# What you will do:
Your answer must repeat all of the entries word for word, without any images.

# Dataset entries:
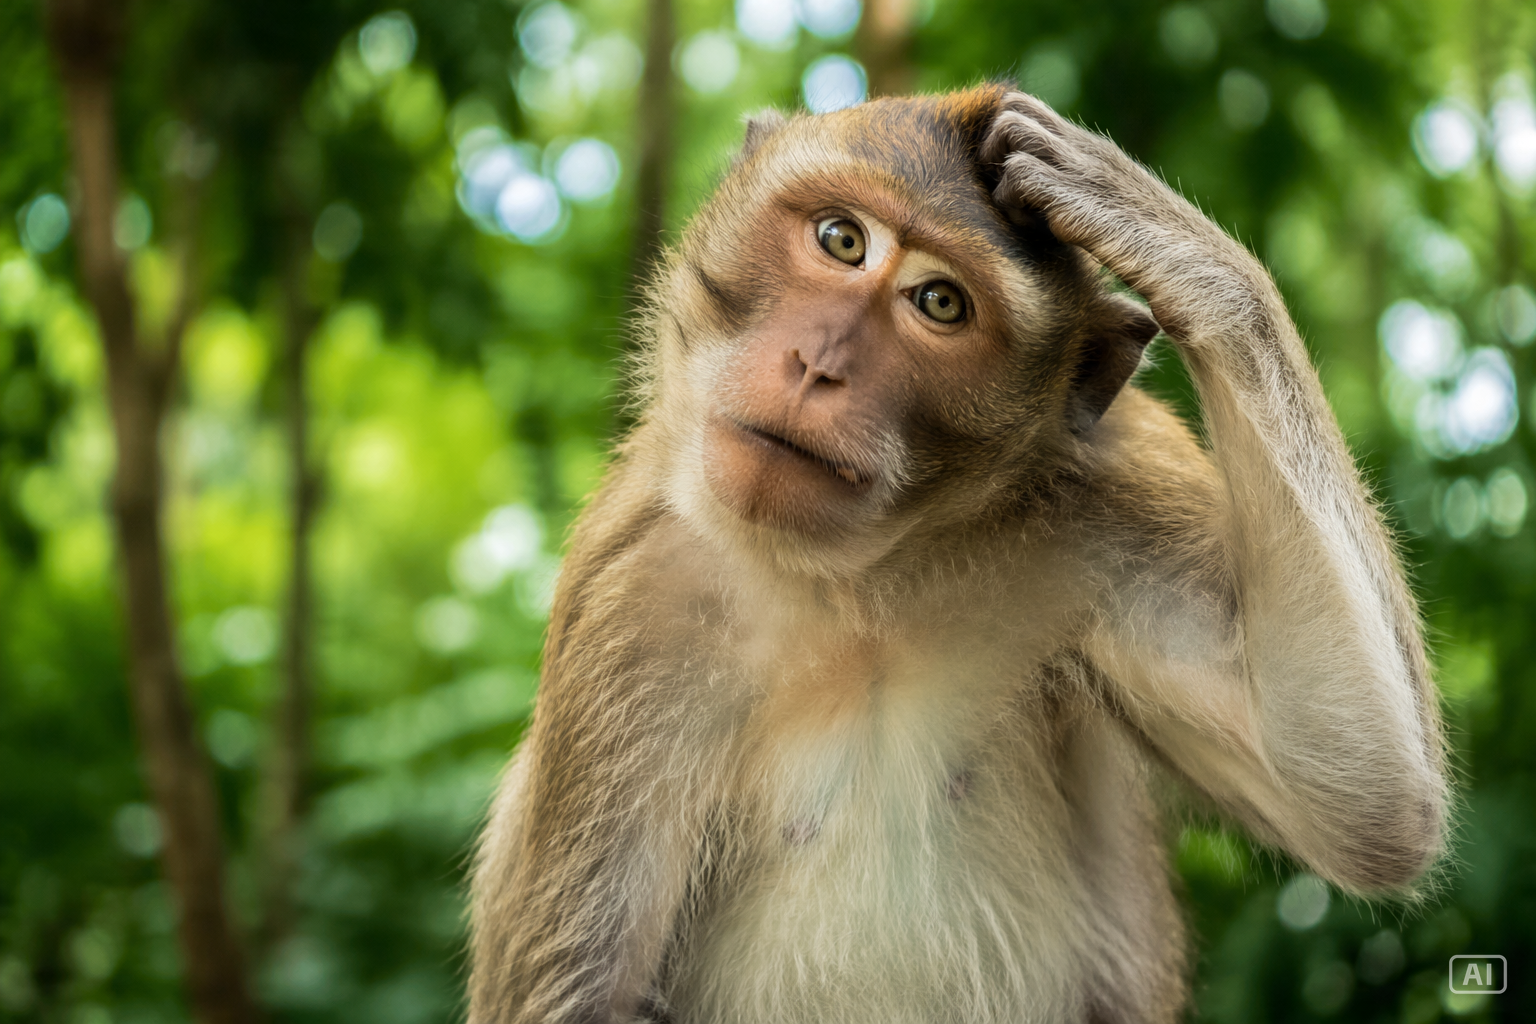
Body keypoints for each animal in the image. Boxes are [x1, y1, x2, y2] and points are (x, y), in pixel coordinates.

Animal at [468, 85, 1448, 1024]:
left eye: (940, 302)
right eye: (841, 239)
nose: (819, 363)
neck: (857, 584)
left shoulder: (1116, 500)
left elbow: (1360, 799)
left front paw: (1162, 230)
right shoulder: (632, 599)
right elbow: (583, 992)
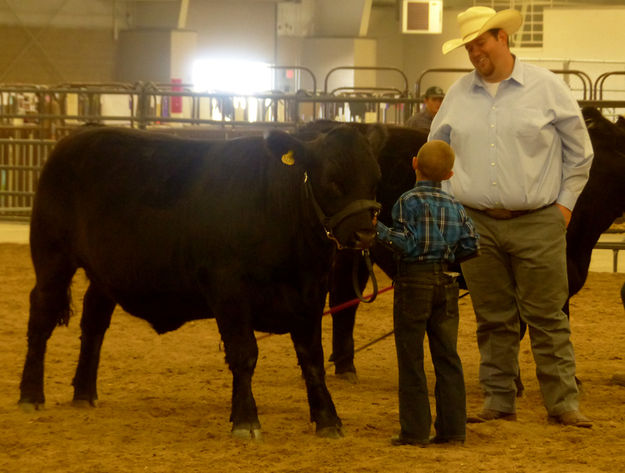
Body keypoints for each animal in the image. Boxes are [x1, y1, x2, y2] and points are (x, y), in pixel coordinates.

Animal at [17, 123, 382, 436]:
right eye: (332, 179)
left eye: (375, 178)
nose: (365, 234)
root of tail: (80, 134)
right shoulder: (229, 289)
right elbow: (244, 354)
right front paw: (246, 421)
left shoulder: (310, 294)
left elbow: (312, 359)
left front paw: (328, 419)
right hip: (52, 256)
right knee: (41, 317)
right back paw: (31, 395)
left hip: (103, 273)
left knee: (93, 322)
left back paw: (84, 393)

# Output of the exercise:
Body keypoints for each animal in the image. Boxes are [x1, y1, x2, y2] and points are (x, y), in pixel coordinates.

Animal at [468, 85, 1448, 1024]:
left eye: (940, 302)
right eye: (841, 239)
nose: (819, 363)
neck: (857, 584)
left shoulder: (1116, 500)
left elbow: (1360, 799)
left front paw: (1162, 230)
right shoulder: (632, 599)
right elbow: (583, 992)
Body keypoints for each animal in the image. Boxes are [x1, y1, x2, y2] and points are (x, y), in pixel coordinates.

Animal at [17, 123, 382, 436]:
right eye: (332, 179)
left eye: (375, 178)
nose: (365, 234)
root of tail: (80, 134)
right shoulder: (229, 289)
right elbow: (244, 354)
right front paw: (246, 421)
left shoulder: (310, 294)
left elbow: (312, 359)
left front paw: (328, 419)
right hip: (52, 256)
right knee: (41, 317)
right back paw: (31, 395)
left hip: (103, 273)
left knee: (93, 322)
left back paw: (84, 393)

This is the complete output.